## TASK DATA
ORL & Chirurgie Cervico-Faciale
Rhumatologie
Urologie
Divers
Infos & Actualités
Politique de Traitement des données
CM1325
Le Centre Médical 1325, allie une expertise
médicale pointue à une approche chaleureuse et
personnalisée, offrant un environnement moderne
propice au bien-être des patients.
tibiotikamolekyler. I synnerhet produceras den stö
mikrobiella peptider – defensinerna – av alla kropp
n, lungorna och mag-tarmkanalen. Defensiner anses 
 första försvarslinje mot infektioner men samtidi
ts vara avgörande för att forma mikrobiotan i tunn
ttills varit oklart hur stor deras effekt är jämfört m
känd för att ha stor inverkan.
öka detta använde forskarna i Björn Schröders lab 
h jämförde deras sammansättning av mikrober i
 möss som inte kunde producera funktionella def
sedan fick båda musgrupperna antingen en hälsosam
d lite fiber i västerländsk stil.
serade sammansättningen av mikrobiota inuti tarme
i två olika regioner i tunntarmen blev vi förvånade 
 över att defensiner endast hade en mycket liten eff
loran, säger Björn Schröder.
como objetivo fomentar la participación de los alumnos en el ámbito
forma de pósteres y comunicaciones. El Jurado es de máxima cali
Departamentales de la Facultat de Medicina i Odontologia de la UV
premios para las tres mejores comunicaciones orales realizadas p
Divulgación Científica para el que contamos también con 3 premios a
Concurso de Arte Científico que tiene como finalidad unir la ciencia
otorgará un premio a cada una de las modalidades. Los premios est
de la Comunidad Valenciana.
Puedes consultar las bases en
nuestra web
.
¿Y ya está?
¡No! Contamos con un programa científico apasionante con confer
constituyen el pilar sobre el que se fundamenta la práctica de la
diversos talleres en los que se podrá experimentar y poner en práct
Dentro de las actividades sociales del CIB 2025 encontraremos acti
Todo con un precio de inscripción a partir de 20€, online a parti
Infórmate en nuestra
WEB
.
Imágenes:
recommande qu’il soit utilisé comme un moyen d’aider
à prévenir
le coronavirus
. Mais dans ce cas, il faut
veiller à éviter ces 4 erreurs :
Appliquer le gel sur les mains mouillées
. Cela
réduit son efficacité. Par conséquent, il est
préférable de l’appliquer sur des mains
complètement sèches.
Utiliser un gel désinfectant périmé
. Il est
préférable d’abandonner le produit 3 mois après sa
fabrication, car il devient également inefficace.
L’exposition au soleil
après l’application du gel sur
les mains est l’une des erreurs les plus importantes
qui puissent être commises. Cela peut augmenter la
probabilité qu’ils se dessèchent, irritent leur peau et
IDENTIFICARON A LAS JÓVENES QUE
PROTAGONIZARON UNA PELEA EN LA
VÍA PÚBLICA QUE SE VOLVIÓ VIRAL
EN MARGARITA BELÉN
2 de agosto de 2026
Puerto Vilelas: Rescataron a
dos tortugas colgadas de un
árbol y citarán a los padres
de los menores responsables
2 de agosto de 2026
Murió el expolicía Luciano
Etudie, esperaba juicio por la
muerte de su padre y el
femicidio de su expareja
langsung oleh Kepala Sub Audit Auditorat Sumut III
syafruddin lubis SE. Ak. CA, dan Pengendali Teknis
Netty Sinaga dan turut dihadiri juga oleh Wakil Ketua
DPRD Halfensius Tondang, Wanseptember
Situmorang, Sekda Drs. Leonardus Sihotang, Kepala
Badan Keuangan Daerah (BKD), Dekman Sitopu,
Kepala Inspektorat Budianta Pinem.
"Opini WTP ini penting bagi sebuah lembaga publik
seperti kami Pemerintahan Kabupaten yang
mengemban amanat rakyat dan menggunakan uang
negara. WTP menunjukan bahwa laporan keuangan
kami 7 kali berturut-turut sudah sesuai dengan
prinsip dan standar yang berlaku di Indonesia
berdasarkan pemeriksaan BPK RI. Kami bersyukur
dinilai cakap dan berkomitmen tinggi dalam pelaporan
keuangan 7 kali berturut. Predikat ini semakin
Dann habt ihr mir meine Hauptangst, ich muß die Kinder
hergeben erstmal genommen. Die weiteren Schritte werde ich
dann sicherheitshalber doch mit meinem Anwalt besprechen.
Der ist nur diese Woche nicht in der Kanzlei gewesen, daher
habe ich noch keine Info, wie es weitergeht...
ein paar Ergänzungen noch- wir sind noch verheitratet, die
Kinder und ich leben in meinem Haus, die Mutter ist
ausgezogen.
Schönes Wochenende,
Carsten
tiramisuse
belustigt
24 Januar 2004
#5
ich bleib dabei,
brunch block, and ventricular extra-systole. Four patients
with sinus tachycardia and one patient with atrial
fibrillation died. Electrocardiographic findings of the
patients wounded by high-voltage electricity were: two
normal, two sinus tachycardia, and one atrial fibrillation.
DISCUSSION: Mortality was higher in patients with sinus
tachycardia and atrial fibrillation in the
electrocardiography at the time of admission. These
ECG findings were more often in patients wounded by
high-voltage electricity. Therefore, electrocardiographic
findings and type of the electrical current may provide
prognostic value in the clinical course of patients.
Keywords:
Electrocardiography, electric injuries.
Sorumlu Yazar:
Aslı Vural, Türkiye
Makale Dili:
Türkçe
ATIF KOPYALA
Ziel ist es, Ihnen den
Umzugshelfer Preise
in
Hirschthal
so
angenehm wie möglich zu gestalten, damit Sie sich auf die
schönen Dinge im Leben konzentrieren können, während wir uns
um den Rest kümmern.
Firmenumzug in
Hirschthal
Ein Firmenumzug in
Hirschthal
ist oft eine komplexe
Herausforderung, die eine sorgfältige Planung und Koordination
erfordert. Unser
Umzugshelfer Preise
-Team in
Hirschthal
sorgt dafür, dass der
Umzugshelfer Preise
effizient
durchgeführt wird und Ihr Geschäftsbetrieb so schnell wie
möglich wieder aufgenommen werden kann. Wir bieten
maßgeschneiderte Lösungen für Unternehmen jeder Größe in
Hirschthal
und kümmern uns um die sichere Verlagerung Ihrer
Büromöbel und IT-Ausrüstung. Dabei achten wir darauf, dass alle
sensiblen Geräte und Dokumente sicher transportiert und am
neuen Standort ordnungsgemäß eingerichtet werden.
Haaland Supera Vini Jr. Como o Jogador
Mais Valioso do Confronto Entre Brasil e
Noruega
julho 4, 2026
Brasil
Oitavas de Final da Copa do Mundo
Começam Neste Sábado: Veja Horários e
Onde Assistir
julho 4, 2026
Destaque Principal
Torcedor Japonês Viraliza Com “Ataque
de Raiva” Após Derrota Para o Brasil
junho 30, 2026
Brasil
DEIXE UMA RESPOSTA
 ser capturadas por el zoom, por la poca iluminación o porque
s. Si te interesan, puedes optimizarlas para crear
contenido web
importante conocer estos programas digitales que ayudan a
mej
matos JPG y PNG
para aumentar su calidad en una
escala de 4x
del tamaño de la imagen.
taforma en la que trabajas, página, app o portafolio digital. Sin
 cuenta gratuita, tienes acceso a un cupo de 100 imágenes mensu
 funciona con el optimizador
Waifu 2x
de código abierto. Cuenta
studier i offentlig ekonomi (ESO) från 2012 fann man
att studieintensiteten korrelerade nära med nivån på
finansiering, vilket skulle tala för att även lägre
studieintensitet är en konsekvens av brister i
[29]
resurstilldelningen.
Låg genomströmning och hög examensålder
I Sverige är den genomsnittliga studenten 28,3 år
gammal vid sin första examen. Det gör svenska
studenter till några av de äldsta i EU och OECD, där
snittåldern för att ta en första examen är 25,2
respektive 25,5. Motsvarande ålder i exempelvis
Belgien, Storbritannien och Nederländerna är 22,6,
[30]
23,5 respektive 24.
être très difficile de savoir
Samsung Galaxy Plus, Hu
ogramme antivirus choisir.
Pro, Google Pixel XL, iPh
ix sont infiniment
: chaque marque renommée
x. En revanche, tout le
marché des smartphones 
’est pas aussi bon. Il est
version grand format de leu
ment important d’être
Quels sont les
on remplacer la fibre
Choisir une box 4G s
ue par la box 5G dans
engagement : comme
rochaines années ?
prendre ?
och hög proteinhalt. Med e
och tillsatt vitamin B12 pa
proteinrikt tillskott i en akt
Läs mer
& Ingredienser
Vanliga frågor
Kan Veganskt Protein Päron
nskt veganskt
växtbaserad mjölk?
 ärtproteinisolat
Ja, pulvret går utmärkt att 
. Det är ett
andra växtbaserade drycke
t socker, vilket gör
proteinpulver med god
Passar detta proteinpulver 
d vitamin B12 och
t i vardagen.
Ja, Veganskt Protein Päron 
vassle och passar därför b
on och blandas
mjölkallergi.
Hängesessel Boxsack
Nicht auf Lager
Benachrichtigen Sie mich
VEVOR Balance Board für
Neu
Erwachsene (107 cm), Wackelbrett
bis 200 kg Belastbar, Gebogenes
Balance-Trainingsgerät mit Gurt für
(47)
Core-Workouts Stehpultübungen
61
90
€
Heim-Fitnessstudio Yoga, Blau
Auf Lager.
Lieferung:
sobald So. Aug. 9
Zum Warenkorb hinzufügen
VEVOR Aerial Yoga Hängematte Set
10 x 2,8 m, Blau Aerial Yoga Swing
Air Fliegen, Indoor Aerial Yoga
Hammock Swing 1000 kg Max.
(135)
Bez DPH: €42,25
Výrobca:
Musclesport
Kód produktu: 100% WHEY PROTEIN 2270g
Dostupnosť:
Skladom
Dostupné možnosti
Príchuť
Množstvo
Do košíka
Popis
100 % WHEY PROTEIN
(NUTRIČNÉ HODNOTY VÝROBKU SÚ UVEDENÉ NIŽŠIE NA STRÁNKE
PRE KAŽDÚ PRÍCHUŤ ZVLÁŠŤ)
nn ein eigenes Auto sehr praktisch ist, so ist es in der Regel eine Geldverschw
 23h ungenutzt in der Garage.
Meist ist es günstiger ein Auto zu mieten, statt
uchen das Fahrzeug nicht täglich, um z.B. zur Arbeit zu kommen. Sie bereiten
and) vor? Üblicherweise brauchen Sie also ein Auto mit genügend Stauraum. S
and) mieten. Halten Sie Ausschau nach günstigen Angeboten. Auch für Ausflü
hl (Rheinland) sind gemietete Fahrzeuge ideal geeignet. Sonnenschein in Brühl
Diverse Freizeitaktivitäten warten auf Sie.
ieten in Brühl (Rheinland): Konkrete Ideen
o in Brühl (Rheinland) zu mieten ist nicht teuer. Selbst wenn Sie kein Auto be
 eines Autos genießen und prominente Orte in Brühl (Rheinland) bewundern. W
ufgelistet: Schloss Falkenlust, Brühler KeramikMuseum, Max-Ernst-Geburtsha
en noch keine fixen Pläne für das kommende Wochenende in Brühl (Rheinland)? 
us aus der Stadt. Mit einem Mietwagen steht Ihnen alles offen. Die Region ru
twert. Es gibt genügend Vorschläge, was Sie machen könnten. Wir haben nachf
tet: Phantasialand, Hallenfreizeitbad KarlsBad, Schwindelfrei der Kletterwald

## ASSIGNMENT
Would you report every line of the entries above containing the word "être"?

## RESULT BELOW
propice au bien-être des patients.
qui puissent être commises. Cela peut augmenter la
être très difficile de savoir
ment important d’être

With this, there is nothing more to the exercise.